Could bik­ing be a way for my Dad to re­dis­cover what he ac­tu­ally likes doing, re­con­nect with him­self and find some ad­ven­ture? He and my mom bike for an hour and a half every evening now. Nearly every day, for the past six months. And my dad, my dad, is the di­rect mo­ti­va­tor, en­cour­ag­ing mom to brave the heat and bike down to the river. They started slow and have moved to longer rides, bik­ing forty or fifty miles along trails. My dad’s emails con­tain a new sense of pride, a sur­prised hap­pi­ness that his body can do such things on its own. His knees feel bet­ter since he started bik­ing. He’s talk­ing about long bike tours next, overnight tours.

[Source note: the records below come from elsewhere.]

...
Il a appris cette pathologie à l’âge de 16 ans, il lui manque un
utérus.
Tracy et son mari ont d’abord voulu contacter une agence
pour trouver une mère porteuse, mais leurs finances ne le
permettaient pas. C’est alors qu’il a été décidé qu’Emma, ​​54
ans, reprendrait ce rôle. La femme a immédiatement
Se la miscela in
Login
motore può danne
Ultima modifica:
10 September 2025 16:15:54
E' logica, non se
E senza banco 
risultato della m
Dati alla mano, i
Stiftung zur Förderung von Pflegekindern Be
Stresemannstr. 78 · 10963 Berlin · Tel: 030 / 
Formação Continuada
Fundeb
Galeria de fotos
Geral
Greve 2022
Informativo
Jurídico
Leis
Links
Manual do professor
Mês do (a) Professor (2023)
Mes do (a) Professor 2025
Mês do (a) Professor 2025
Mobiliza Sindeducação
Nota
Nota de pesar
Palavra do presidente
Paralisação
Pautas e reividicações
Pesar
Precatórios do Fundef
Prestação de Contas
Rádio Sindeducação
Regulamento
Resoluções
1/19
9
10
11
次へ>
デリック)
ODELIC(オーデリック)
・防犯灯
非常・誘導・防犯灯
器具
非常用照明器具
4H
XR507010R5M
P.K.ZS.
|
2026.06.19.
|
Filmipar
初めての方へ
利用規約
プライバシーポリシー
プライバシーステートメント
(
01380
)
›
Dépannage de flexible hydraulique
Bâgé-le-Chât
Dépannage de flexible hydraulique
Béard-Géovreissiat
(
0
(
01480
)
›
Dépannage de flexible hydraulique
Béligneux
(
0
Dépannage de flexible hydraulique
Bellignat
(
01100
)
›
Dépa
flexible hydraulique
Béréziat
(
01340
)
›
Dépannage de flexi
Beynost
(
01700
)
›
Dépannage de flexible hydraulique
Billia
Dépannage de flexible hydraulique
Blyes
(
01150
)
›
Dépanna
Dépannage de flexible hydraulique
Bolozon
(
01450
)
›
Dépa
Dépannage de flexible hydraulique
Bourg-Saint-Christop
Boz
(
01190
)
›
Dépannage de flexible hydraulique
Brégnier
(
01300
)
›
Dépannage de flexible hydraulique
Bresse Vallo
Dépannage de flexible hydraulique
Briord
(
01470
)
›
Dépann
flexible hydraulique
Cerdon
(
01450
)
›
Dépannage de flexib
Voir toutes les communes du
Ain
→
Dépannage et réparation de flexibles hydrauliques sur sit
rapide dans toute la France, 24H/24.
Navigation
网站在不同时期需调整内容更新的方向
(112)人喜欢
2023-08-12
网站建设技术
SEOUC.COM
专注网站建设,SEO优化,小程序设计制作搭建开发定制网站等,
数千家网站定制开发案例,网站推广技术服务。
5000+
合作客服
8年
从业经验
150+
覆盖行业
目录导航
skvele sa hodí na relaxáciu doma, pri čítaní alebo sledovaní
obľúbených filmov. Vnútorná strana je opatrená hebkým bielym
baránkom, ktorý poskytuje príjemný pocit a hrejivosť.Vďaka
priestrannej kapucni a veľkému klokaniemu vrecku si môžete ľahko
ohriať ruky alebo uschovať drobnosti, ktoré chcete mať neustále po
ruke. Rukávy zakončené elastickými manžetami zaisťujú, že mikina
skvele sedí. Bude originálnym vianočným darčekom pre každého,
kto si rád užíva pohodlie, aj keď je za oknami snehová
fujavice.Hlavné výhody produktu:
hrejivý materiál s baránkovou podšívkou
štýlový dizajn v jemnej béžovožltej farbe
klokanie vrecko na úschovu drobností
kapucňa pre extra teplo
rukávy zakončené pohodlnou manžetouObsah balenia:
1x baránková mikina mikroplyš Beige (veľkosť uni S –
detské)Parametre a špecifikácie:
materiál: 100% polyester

They’ve made new friends, and started in­ter­act­ing with na­ture with an in­ten­sity I haven’t seen in them since my child­hood camp­ing trips. Where they live is built around the au­to­mo­bile and the tele­vi­sion and the air con­di­tioner. There is no mass tran­sit, things are spread out way be­yond walk­ing dis­tance, and there are few good gath­er­ing places. You see your friends in the aisles of Wal-Mart and catch up briefly, and then re­treat to the next re­frig­er­ated box. It’s a sys­tem that is hard to es­cape.

Yet they’re doing it. They rode in Crit­i­cal Mass last month. My dad now knows about Warm Show­ers, and he watched that viral video of Am­s­ter­dam and found out that streets and even street lights just for bi­cy­cles exist. He’s read­ing blogs by peo­ple who are tak­ing a while to bike across coun­try, and mak­ing plans for next sum­mer.

There is some mea­sure of peace to be found by bik­ing down to the water, a self-suf­fi­ciency in find­ing your body can go places under its own power. They are mak­ing them­selves happy, their daugh­ters proud. Still the pic­ture of the grin­ning good-ole-boy bear­ing down on the two lit­tle re­cum­bents on the road lingers. I’ve learned in pub­lic health classes that peo­ple tend to be bad at es­ti­mat­ing risk. Any­thing that is in­vol­un­tary, rare, or fear-based seems more risky, while things like car wrecks and heart dis­ease seem al­most nor­mal. We can’t for­get that sta­tus-quo has risks as well, and that peo­ple chron­i­cally un­der­es­ti­mate the risks of the things they al­ready do.

Do not fail to un­der­take new ad­ven­tures be­cause they might be risky. What you are al­ready doing might be risky. If you live a seden­tary lifestyle and pick up bik­ing, your over­all risk of death de­creases. The crazy-eyed SUV dri­ver is out there and so are other ob­jec­tive haz­ards: par­al­lel cracks in the side­walk, rail­road tracks, and the door zone. But you’re ex­er­cis­ing and so­cial­iz­ing and prob­a­bly get­ting hap­pier, putting you at less risk for obe­sity and car­dio­vas­cu­lar dis­ease and the other re­ally big killers in the US.

And why talk just about death. Maybe in­stead we can give a nod to the emerg­ing field of he­do­nis­tic psy­chol­ogy and talk about hap­pi­ness right here and now. Why not ride down the hill with the wind in your hair and go on long bike rides through the town and coun­try­side and eat at din­ers and swim in rivers or go raid dump­sters at mid­night and ride through the streets stuff­ing rolls in your mouth and howl­ing at the moon. So what if cars have to go a lit­tle slower, and you have to keep your wits about you to avoid the right turn­ers and cell phone talk­ers on your morn­ing com­mute. At least you ar­rive awake, and full of en­ergy, re­turn home with the stress burned off. So I can’t wait to see where my par­ents go next. Es­pe­cially if it’s on the road.